Date Wed, 17 Sep 2008 18:44:08 GMT
Justin Pasher wrote:
> amiribarksdale wrote:
>> What is the "standard" way to determine whether a user is indeed 
>> logged in to
>> a site and online right then? I have a web app where users log in and 
>> get a
>> cookie. Part of it is the sessin cookie which expires at the close of the
>> session, and part of it is a longer lasting authentication cookie. Am I
>> supposed to use the session cookie for this? Does it have to be stored in
>> the db so it can be timestamped?
>>
>> Amiri
> 
> Since HTTP is a stateless protocol, it requires a little creativity to 
> track "online" users. One way is to have a table in a database that 
> keeps track of a person based upon their username/IP address and the 
> last time they loaded a page. For example
> 
> * Client visits a page
> * Add/Update a row in the table with the client's username/IP address 
> and set the timestamp to the current time
> * To retrieve a list of "online" users, pull all rows in the database 
> with a timestamp within the last X minutes (for example, 10 minutes).
> 
> You could then periodically delete any rows from the table that are 
> older than X minutes or hours. This would help keep the size down.

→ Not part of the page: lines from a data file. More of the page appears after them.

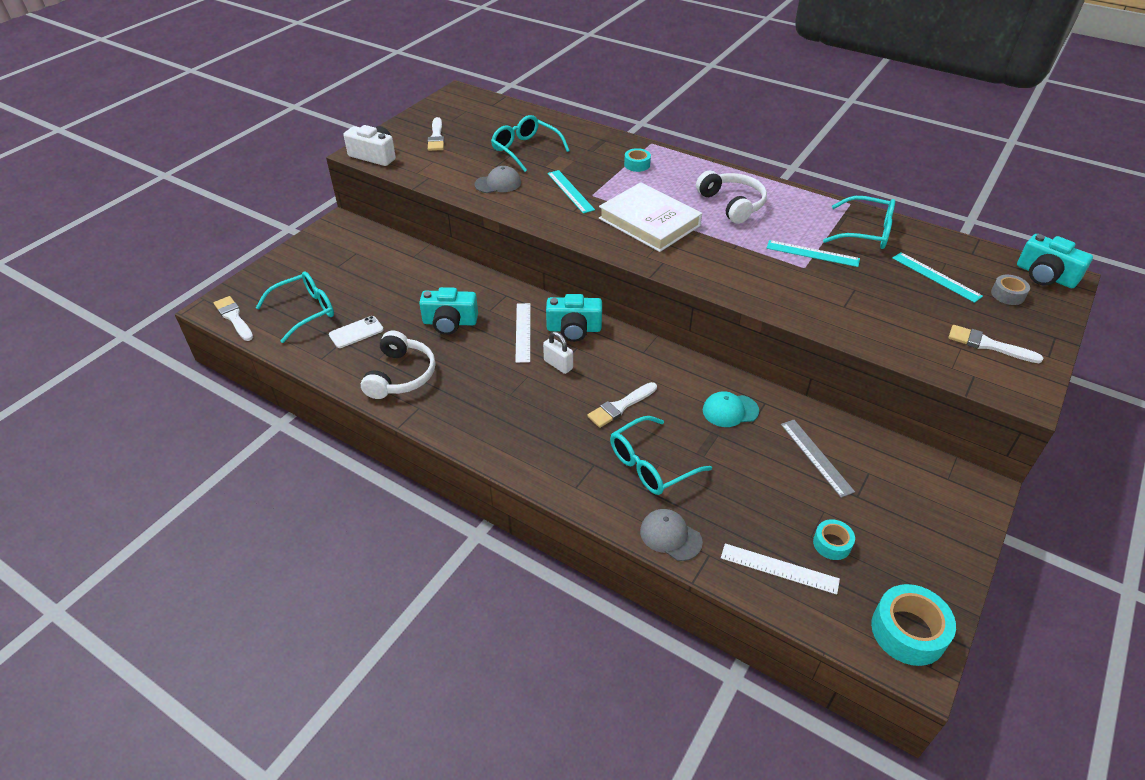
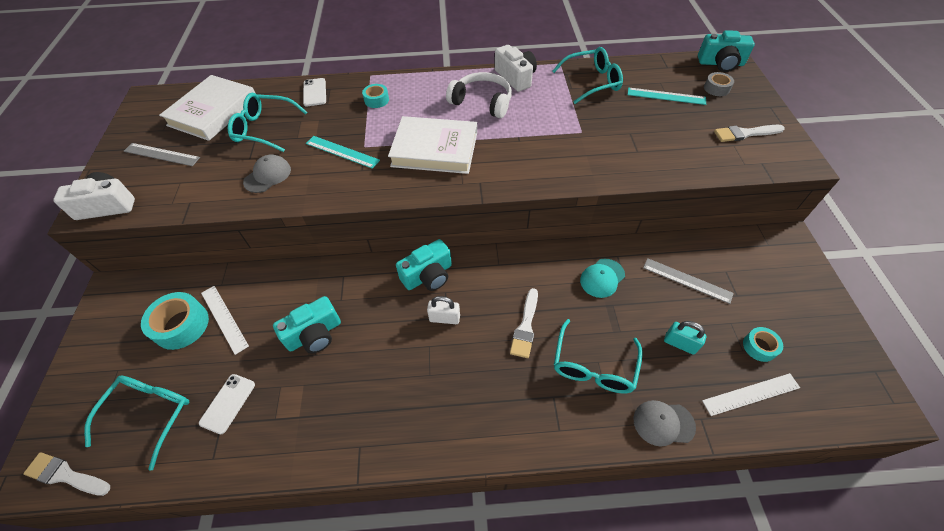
camera: 35 degrees left, 10 degrees up
white headphones [361,331,435,399] -> none
white brush [428,117,445,151] -> grey ruler [124,143,200,166]
white ruler [515,303,530,363] -> white ruler moved to [201,286,249,355]
turquoise ruler [767,240,860,267] -> none
turquoise tape [871,584,956,666] -> turquoise tape moved to [141,292,209,350]
none -> white book [159,75,255,141]
none -> white phone [303,78,326,106]
none -> white camera [495,45,537,92]
none -> turquoise padlock [664,321,707,355]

The 
> username for a client would be based upon a cookie or session 
> information stored within your page.
> 
> 
Another way of saying this, is that HTTP as a protocol, and the HTTP 
server itself, have no such concept as a "logged-in user".  Each request 
from the browser to the server, as far as they are concerned, is 
independent from the next one, even if it comes from the same 
workstation or IP address.
So the concepts of "logged-in user" or "connected workstation" are at 
the application level, and that is also where you have to handle it.

If both the server and the browser use the "KeepAlive" feature, then to 
some extent there is one TCP-IP session kept open between them for a 
certain duration or a certain number of requests-responses, but that has 
only a vague relationship with the a concept of "on-line users" : such a 
session may remain connected for a while after a single browser request, 
even if the browser just requested the homepage once without ever 
"logging in" to any application afterward.
The same thing with a "disconnect" or "logout" from an application : if 
the browser just moves to another page on another server, or is just 
closed, or the workstation is powered off, the server would never know 
about it.  Some web applications implement a timeout, and internally do 
some kind of "logout" of the session if they have not seen any new 
interaction for a while. But this happens at the back-end application 
level, not at the HTTP server level.